I wasn’t getting hired as a Data Scientist. So I sought data on who is.

Instead of focusing on skills thought to be required of data scientists, we can look at what they have actually done before.

comments

By Hanif Samad, Data Scientist

Acquiring data about what I wanted to be. (Image by David S.A from Pixabay)

At the time I’m writing this, every single trending article in my Towards Data Science home page is talking about applying or learning a particular skill in data science. Every single one. At the top are big-picture skills such as How to Work With Stakeholders as a Data Scientist and How to Become a Data Engineer, followed by a litany of very specific skills including technical primers on Batch Gradient Descent vs. Stochastic Gradient Descent, Multi-Class Text Classification, Faster R-CNN, et cetera. As a dedicated Medium platform for “sharing concepts, ideas, and codes” in data science, it is not surprising that such learning resources attain high popularity amongst Towards Data Science followers, who are probably navigating data-centric projects and professions. But to a novice looking to prioritize what is essential, it can quickly become daunting. Should one train to become a master Kaggler? Apply neural networks in image recognition or Natural Language Processing? Neither? How about Kubernetes and learning to deploy models, since it’s all about putting models into production? And whatever the hell happened to Hadoop?

My LinkedIn profile describes me as a Software Engineer and Data Scientist. Based on my job history, the first half of that pair is probably more accurate, as I’ve only ever secured short-term contract gigs in data science. Having voluntarily moved out of an earlier career as a healthcare statistician, I was becoming vexed with my attempts to land a full-time data scientist position where I’m based, which is Singapore. I’ve seen some acquaintances, with only a Bachelor’s degree, readily secure positions while my Master’s in Medical Statistics and General Assembly certificate in Web Development did not seem to land the knockout blow that I hoped they would (two out of three in the Conway Venn diagram, or so I thought). My patience was also wearing thin with some of the “How I landed such-and-such role”-type self-congratulatory advice running rampant online which, after all, admitted a sample size of just 1.

● Study material

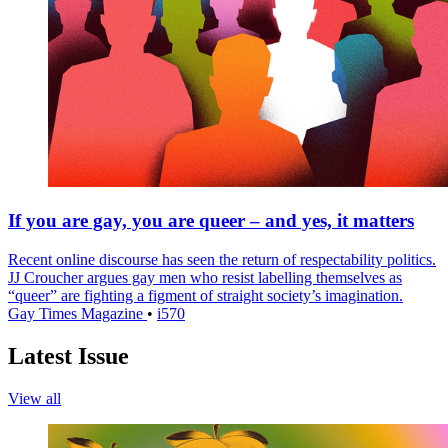
If you are gay, you are queer – and yes, it matters
Recent online discourse has seen the return of respectability politics.
JJ Croucher argues gay men who resist labelling themselves as
“queer” are fighting a figment of straight society’s imagination.
Gay Times Magazine
•
i570
Latest Issue
View all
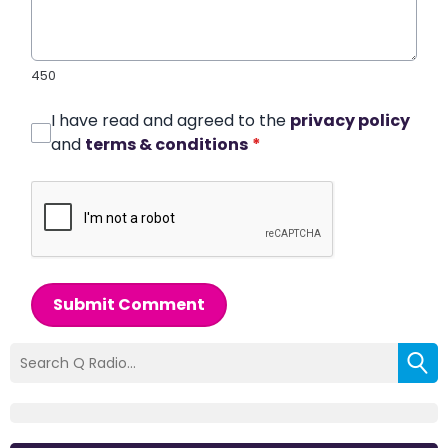
450
I have read and agreed to the
privacy policy
and
terms & conditions
*
Submit Comment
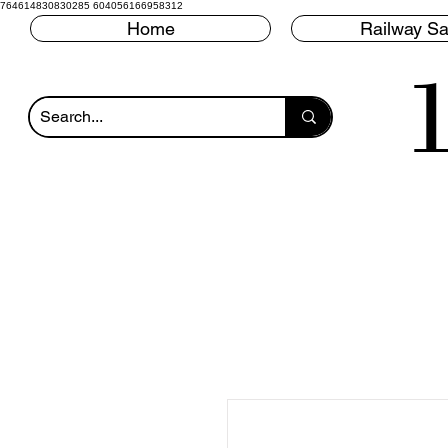
764614830830285 604056166958312
Home
Railway Sa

● Work request A
According to the article on data scientist hiring, in which place was the writer trying to secure a full-time data scientist position?
● Work request B
Repeat the article on data scientist hiring word for word, starting at "I wasn’t getting" and ending at "S.A from Pixabay)".
The material comes from a source separate from the article on data scientist hiring.

● Response area A
Singapore.

● Response area B
I wasn’t getting hired as a Data Scientist. So I sought data on who is.

Instead of focusing on skills thought to be required of data scientists, we can look at what they have actually done before.

comments

By Hanif Samad, Data Scientist

Acquiring data about what I wanted to be. (Image by David S.A from Pixabay)